How to spring clean, sustainably
Mess happens to the best of us, and in the middle of term, who has time to clean? However, the end of this winter session is the perfect opportunity to discard (read: recycle) the Skip the Dishes refuse and determine what in our houses, apartments, or illegal basement suites still serves our lives.
Most of us have too much stuff. The spaces in our closets, drawers, and under our beds are crammed with things. This makes it difficult to a) make sense of what belongings have a use or meaning to us and b) organize them effectively. The best way to tidy is to purge.
Though the subject of many memes, the #KonMari method of decluttering to actually has a lot of merit. Marie Kondo, a tidying consultant and author who now has a show on Netflix, advises starting with clothes, then books, paper, miscellaneous items, and sentimental items, keeping only possessions that are either useful or “spark joy.” It’s a mindful, introspective exercise, as it requires that you handle each item and carefully consider which of your clothing and other possessions is functional for your lifestyle and/or simply brings you happiness. Everything else, you let go.
Once you have decided which belongings to keep, put everything away somewhere that makes sense. Having a designated place that each item belongs makes keeping your space tidy much easier. Drawer and vanity organizers, multi-tiered shoe racks or hanging shoe organizers, and over-door toiletry caddies and hooks are all game-changers. If you don’t have enough closet space, freestanding clothes racks are a great option. Flocked (velvet-covered) clothing hangers are amazing for anyone whose clothing tends to slide off of standard hangers. All of these things can be found at affordable outlets such as Walmart or Amazon.
As for the items to be disposed of, there are options that don’t involve a trash can and that might even earn you a little extra cash. Rather than adding to a landfill, consigning and donating is a great way to give your unwanted possessions new life while giving back to the community.
Consignment shops take gently used clothing and accessories and give you money back for them. Some places, such as Pocket Clothing at Oak Bay Junction, pay up front. Others give you a percentage after your items sell.
There are also resale websites, swap-and-shop pages, and apps like Varagesale for selling items online.

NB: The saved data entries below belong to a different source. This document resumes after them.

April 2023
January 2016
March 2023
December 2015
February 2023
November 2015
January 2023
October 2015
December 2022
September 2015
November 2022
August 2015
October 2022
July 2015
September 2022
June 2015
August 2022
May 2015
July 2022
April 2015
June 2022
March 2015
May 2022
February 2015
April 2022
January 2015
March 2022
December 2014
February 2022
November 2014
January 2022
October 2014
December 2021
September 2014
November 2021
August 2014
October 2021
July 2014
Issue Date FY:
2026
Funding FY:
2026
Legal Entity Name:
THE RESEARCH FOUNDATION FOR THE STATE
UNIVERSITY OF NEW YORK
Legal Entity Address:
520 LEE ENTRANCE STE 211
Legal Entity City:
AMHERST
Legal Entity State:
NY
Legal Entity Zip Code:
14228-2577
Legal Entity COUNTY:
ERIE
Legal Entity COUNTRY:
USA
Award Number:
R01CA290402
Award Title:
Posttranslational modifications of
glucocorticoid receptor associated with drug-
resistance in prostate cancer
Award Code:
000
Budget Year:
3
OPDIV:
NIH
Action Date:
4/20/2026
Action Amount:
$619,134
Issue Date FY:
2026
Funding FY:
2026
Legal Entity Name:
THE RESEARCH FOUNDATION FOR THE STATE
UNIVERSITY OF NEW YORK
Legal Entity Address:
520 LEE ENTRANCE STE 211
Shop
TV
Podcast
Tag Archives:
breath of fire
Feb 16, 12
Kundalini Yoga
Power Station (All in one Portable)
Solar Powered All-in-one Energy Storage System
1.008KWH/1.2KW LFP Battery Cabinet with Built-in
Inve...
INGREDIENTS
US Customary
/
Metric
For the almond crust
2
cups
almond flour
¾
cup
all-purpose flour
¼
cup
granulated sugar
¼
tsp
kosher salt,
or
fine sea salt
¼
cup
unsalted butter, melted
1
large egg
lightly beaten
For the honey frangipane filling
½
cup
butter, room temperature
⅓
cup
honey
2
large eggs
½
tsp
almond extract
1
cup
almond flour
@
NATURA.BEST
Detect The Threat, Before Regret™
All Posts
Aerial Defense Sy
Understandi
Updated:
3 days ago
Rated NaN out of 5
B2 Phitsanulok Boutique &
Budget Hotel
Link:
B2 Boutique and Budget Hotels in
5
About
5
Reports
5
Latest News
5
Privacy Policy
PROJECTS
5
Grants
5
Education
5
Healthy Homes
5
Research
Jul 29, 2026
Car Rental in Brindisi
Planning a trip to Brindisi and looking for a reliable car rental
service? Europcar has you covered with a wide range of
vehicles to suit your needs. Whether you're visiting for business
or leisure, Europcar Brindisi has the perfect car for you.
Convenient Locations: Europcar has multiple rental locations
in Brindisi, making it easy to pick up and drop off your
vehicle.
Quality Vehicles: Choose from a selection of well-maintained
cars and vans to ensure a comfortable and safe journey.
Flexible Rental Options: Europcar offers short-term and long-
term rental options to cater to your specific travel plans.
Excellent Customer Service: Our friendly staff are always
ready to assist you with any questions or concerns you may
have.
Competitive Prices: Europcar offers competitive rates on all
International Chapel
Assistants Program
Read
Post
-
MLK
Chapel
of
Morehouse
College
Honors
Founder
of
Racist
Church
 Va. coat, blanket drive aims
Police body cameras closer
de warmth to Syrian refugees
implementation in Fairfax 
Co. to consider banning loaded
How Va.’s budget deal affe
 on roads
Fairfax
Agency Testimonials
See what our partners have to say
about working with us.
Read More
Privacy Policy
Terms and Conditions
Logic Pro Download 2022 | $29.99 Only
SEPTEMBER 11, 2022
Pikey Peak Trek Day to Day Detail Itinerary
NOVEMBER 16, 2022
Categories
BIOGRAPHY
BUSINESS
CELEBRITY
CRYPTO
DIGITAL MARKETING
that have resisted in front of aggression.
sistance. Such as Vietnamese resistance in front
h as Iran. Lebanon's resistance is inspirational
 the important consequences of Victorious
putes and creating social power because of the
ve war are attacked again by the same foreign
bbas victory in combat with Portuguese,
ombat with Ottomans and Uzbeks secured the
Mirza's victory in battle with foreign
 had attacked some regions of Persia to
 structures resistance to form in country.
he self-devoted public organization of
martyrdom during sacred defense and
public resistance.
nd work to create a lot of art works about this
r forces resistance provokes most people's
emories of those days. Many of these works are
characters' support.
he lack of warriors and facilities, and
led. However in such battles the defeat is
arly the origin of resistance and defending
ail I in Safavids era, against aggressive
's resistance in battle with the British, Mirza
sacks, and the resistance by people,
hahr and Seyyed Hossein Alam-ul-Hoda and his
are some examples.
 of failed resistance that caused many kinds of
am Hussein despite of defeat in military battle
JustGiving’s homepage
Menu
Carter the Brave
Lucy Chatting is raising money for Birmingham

However, the downsides of this include needing to keep the items in your home while you wait for them to sell, and having to negotiate the sale with a stranger, which can be a safety risk.
While not as altruistic as donating, resale makes perfectly good items available for far less than the original retail price, and keeps them out of the garbage.
If your clothing isn’t accepted for consignment, donate it. As well as being a resale chain, Women in Need (WIN) has programs that support women in low-income situations or in transition housing who need resources. Value Village accepts donations on behalf of nonprofits, then buys the items from the nonprofits, providing them with revenue.
With the clutter gone, you’ll probably notice more dirt than you did before. While a vacuum and duster should get most of it, some grime (like that pink scum in your shower, sink, and toilet) requires chemicals. Fortunately, there are non-toxic options. West Coast Refill, a local business selling home and body products in bulk, offers environmentally friendly household cleaning products, so you don’t have to worry about what goes down your drain or on your counter. The store requires customers to bring their own containers or purchase reusable ones, thereby eliminating disposable packaging.
The most important part of house cleaning is the maintenance — don’t put in effort only to let clutter and dirt build up again. A living space that is pleasant to come home to, and that you can show off to dates and friends, is good for your mental health. After all, it’s the end of term, and we all deserve a little peace.